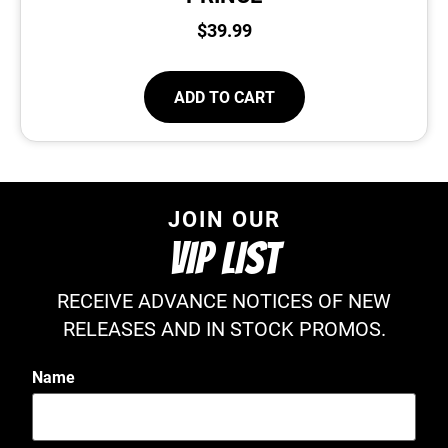
$
39.99
ADD TO CART
JOIN OUR
VIP LIST
RECEIVE ADVANCE NOTICES OF NEW
RELEASES AND IN STOCK PROMOS.
Name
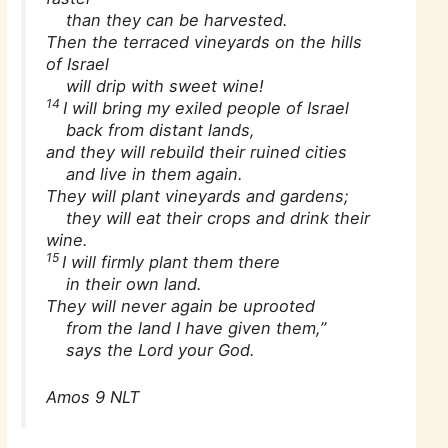
than they can be harvested.
Then the terraced vineyards on the hills
of Israel
will drip with sweet wine!
14
I will bring my exiled people of Israel
back from distant lands,
and they will rebuild their ruined cities
and live in them again.
They will plant vineyards and gardens;
they will eat their crops and drink their
wine.
15
I will firmly plant them there
in their own land.
They will never again be uprooted
from the land I have given them,”
says the Lord your God.
Amos 9 NLT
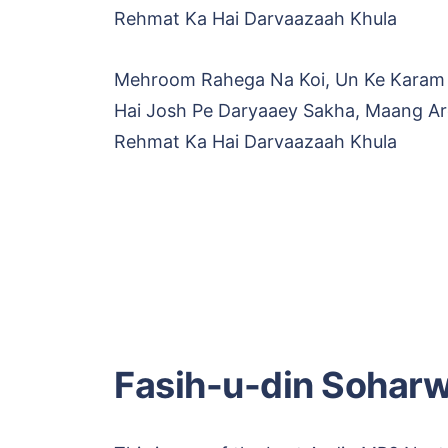
Rehmat Ka Hai Darvaazaah Khula
Mehroom Rahega Na Koi, Un Ke Karam
Hai Josh Pe Daryaaey Sakha, Maang A
Rehmat Ka Hai Darvaazaah Khula
Fasih-u-din Soharw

★ ★ ★ ★ ★ ★ ★

Problem to solve:
The expected output is each line of the records above that includes the word "Israel".

Expected output:
of Israel
I will bring my exiled people of Israel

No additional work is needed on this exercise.